Fans of Lynch's will drink it up like damn-good coffee the endless quirks that become commonplace, where characters in any other show would get little no-note roles like the secretary Lucy, or the psychologist Jacobi, or even a classic nut-bar like the Log-Lady, who has the claim that the log is really her dead husband. This, plus enough dream sequences, elaborate lighting and set-design schemes, and the outrageous characterizations make it vintage Lynch/Frost work. For the other crowd, those who don't usually watch Lynch's movies and are more of just the regular TV potatoes, the series has an appeal for its more genuine side, the one that stays true to the ideas and dramatic tensions behind the characters. Even when it gets too weird, and especially in season 2 the feeling starts to get stronger and more nagging, one can't really totally pull away from it, like as if some old man with an old storybook was reading out something almost certifiable, but intriguing all the same. Laura Palmer's death brings out what her life was all about, and really what anyone connected to her is all about; there's an appeal to find out what's behind the lives of others, especially when it balances out between light and dark tendencies.

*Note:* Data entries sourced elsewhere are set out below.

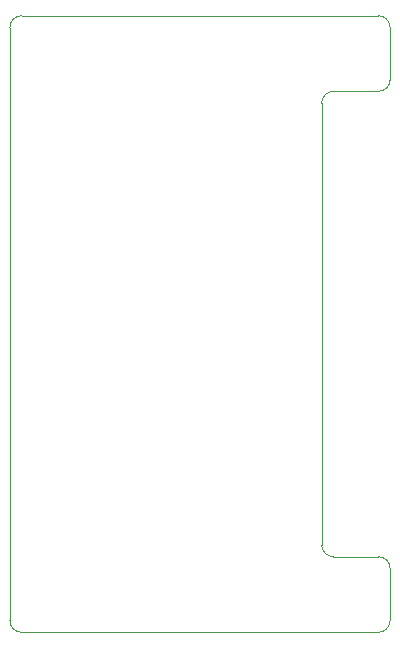
<source format=gm1>
%TF.GenerationSoftware,KiCad,Pcbnew,8.0.3*%
%TF.CreationDate,2024-07-22T06:59:44+03:00*%
%TF.ProjectId,Project 2 - Breadboard Power Supply,50726f6a-6563-4742-9032-202d20427265,rev?*%
%TF.SameCoordinates,Original*%
%TF.FileFunction,Profile,NP*%
%FSLAX46Y46*%
G04 Gerber Fmt 4.6, Leading zero omitted, Abs format (unit mm)*
G04 Created by KiCad (PCBNEW 8.0.3) date 2024-07-22 06:59:44*
%MOMM*%
%LPD*%
G01*
G04 APERTURE LIST*
%TA.AperFunction,Profile*%
%ADD10C,0.050000*%
%TD*%
G04 APERTURE END LIST*
D10*
X168600000Y-113800000D02*
G75*
G02*
X169600000Y-114800000I0J-1000000D01*
G01*
X164800000Y-74400000D02*
X168600000Y-74400000D01*
X164800000Y-113800000D02*
G75*
G02*
X163800000Y-112800000I0J1000000D01*
G01*
X168600000Y-113800000D02*
X164800000Y-113800000D01*
X168600000Y-68000000D02*
X143800000Y-68000000D01*
X168600000Y-68000000D02*
G75*
G02*
X169600000Y-69000000I0J-1000000D01*
G01*
X169600000Y-73400000D02*
G75*
G02*
X168600000Y-74400000I-1000000J0D01*
G01*
X143800000Y-68000000D02*
X143700000Y-68000000D01*
X137400000Y-69000000D02*
X137400000Y-119200000D01*
X163800000Y-75400000D02*
G75*
G02*
X164800000Y-74400000I1000000J0D01*
G01*
X163800000Y-112800000D02*
X163800000Y-75400000D01*
X143700000Y-68000000D02*
X138400000Y-68000000D01*
X169600000Y-119200000D02*
X169600000Y-114800000D01*
X137400000Y-69000000D02*
G75*
G02*
X138400000Y-68000000I1000000J0D01*
G01*
X138400000Y-120200000D02*
X168600000Y-120200000D01*
X169600000Y-73400000D02*
X169600000Y-69000000D01*
X169600000Y-119200000D02*
G75*
G02*
X168600000Y-120200000I-1000000J0D01*
G01*
X138400000Y-120200000D02*
G75*
G02*
X137400000Y-119200000I0J1000000D01*
G01*
M02*

</source>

On top of this, the acting is par for the course top-notch. MacLaughlin, it seems could play this guy in his sleep after a while, and it doesn't take too long in the first season to get past his own odd-sense of awareness (and his regular reliance on dreams and visions) to get closer to solving the dreaded case of Laura Palmer. It's hard for me to think of any one performance that would be a bad one to knock-off, as even the more ludicrous ones- based on their characters- are played as believable as possible. Memorable guest appearances, however, are attributed to the likes of Michael Parks (known from the Tarantino/Rodriguez movies), David Duchovny (an excellent, far cry from Mulder) Frank Silva (as the one who, well, I won't say too much about him), and Lynch himself as the FBI regional chief who's a little hard of hearing. So much can be seen as the blackest of comedy, by turns very sudden and otherworldly and just plain strange (a signing and dancing Mr. Palmer and rows and rows of donuts just bits of what's in store), and it is often very funny. But there's also much in the way of what makes for the best TV: you want to keep watching each week, or now as is the case back to back on DVD, to see how this will turn out, however f***ed up it might get. Simply, it has something, if only in parts, for everybody/
So get yourself some pie and coffee, make sure to speak backwards and forwards again, and don't underestimate the power of a giant with some clues on hand. Twin Peaks is a world of secrets unveiled, and secrets that maybe shouldn't be unveiled yet sought after, and there's enough to keep fans talking for years to come as one of the great 'cult' show in modern TV.